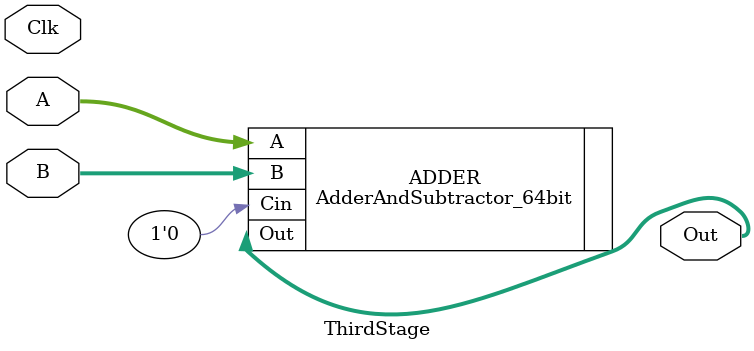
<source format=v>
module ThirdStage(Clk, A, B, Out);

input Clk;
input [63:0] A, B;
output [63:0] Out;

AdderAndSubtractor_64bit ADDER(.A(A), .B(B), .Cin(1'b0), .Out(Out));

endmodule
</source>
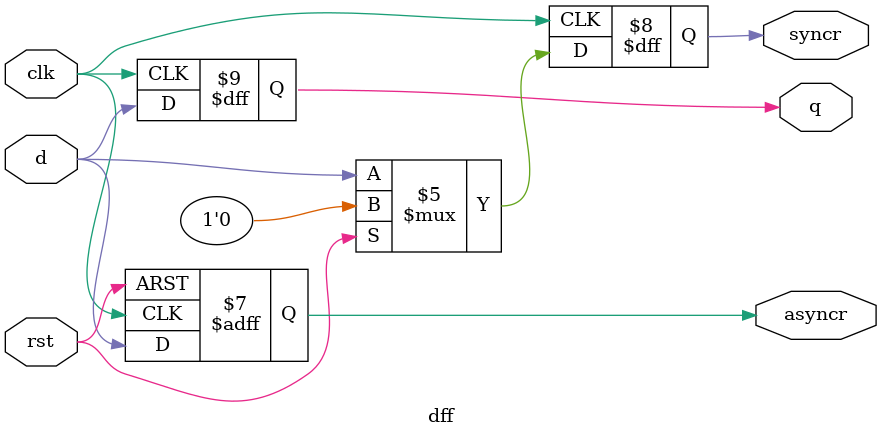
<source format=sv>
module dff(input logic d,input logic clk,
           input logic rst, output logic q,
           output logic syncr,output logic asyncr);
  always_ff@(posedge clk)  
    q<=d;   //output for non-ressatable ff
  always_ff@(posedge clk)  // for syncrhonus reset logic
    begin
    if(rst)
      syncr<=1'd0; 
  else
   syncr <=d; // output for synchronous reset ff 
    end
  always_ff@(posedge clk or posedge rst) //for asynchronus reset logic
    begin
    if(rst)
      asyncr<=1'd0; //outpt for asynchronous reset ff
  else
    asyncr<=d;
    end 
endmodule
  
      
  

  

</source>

==========

Copy out each line of the data that has the word "source" in it.

<source format=v>
</source>
<source format=sv>
</source>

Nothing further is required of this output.